İstanbul’un ciğerleri sayılan Belgrad Ormanı, yasa dışı şekilde bırakılan moloz ve hafriyatlar nedeniyle çöplüğe dönüştü. Yasal döküm alanını kullanmak için ton başına 4 lirayı vermekten kaçan kamyoncular, molozları geceleri Belgrad Ormanı ve Çiftalan köyünün çevresinde bulunan ormanlık alana döküyor.
İstanbul’un ciğerlerine adeta hançer saplanıyor. Şehrin ortasındaki ormana moloz ve hafriyat dökülüyor, bunu önlemekten bile acizler. Belgrad Ormanı, İstanbul’un özel konumu dolayısıyla çok çeşitli iklim, toprak ve yer şekillerini bünyesinde barındıran bir bölgesi. Bu çeşitlilik, çok sayıda farklı türde bitki ve hayvanın orman dâhilinde yaşamasına olanak sağlıyor. İstanbul’da şehir merkezine en yakın orman alanı olan Belgrad Ormanı, geçmişte ve günümüzde şehir için taşıdığı önem nedeniyle çok sayıda bilimsel araştırmaya konu olmuş; Türkiye’nin en çok araştırılan ormanlarından biri hâline gelmişti.
KATLİAMA DUR DEYİN
Ancak böylesine önemli bir ormanı hafriyatçılardan korumayı dahi beceremiyoruz. Yasal döküm alanına giderek ton başına 4 lira vermek istemeyen hafriyat kamyonları, şehrin ön önemli ormanını yok oluşa sürüklüyor. Ne yazık ki biz bu katliama dur da diyemiyoruz. Muhalefete göz açtırmayan iktidar temsilcileri, yaşanan trajediye neden göz yumuyor?

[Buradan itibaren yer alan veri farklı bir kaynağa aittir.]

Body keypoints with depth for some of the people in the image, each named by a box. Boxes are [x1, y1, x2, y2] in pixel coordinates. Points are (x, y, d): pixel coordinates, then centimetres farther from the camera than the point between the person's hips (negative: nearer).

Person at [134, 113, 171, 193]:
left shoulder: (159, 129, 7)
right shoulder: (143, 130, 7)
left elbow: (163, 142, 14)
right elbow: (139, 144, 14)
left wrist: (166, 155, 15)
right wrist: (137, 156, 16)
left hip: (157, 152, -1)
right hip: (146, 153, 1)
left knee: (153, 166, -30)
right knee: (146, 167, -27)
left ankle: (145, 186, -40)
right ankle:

Şantiye alanına dönen İstanbul’un hafriyatı en büyük sorunlar arasındadır. Sektörde adeta mafya yapılaşması var. Bazı hafriyat kamyonları ise trafikte terör estiriyor. Çünkü döküm sahasına ne kadar erken giderse o kadar kazançlı. Daha fazla sefer yaparak, daha fazla para kazanıyor. Bunun için de can güvenliğini tehlikeye sokacak kadar trafik kuralları ihlal ediliyor. Kamyonlar taşıması gereken tonaj miktarının fazlasını yüklüyor. Hafriyat kamyonlarının neden olduğu ölümlü kazalara oldukça fazla miktarda şahit oluyoruz.